Já foram usados em guerras, por causa do sentido de orientação e pela velocidade, mas em tempos de paz o pombo-correio é a estrela de um desporto chamado columbofilia.

Quando Armando, um pombo-correio belga, foi comprado em 2019 por mais de um milhão de euros por um chinês a columbofilia de repente tornou-se notícia. Mais uma mania dos chineses, agora mais ricos do que nunca, pensaram muitos. Mas a mim, filho de um columbófilo de Setúbal, há muito que me fascinam estes animais e a capacidade de percorrerem centenas de quilómetros até casa. E na realidade já os antigos egípcios os usavam.

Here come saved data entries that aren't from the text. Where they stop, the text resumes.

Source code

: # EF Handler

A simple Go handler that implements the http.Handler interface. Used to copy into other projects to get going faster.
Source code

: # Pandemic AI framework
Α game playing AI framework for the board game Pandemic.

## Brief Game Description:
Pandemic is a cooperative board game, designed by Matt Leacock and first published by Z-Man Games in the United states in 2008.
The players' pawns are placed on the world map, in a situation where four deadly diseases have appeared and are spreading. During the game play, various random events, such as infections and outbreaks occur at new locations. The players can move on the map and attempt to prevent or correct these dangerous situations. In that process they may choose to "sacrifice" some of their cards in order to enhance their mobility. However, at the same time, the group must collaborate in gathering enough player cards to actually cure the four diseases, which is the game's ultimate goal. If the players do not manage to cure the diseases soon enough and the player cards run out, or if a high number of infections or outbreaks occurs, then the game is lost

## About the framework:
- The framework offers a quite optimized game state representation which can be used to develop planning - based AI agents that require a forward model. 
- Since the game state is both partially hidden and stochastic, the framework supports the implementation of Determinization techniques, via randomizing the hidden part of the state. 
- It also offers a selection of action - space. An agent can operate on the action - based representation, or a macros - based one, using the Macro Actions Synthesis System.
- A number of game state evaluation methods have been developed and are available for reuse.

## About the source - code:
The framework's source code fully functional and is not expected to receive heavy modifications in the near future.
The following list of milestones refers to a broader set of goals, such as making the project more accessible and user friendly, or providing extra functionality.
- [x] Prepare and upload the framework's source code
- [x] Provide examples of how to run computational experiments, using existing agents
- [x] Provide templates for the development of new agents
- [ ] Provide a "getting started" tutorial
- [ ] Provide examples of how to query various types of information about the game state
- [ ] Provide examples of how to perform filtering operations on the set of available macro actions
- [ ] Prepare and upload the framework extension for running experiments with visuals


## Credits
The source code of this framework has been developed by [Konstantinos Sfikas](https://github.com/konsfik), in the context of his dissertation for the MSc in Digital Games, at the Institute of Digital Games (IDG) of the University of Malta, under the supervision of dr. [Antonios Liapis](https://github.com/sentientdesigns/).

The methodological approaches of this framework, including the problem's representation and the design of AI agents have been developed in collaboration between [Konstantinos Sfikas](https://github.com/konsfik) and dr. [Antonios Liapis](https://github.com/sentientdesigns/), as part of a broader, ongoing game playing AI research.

Nos concursos ditos de velocidade, ou seja até 300 quilómetros, podem fazer médias a rondar os 130 km/h, mais do que o limite de velocidade nas autoestradas. E mesmo largados de mais longe, como os 700 e tais quilómetros desde Saragoça, continuam a exibir uma velocidade extraordinária. "Cheguei a receber pombos às três ou quatro da tarde que tinham sido soltos às seis da manhã de Saragoça ou de Valência", diz-me o meu pai, que vai em meio século de columbofilia, pois tem 70 anos e "antes de ir para o Ultramar já andava nisto".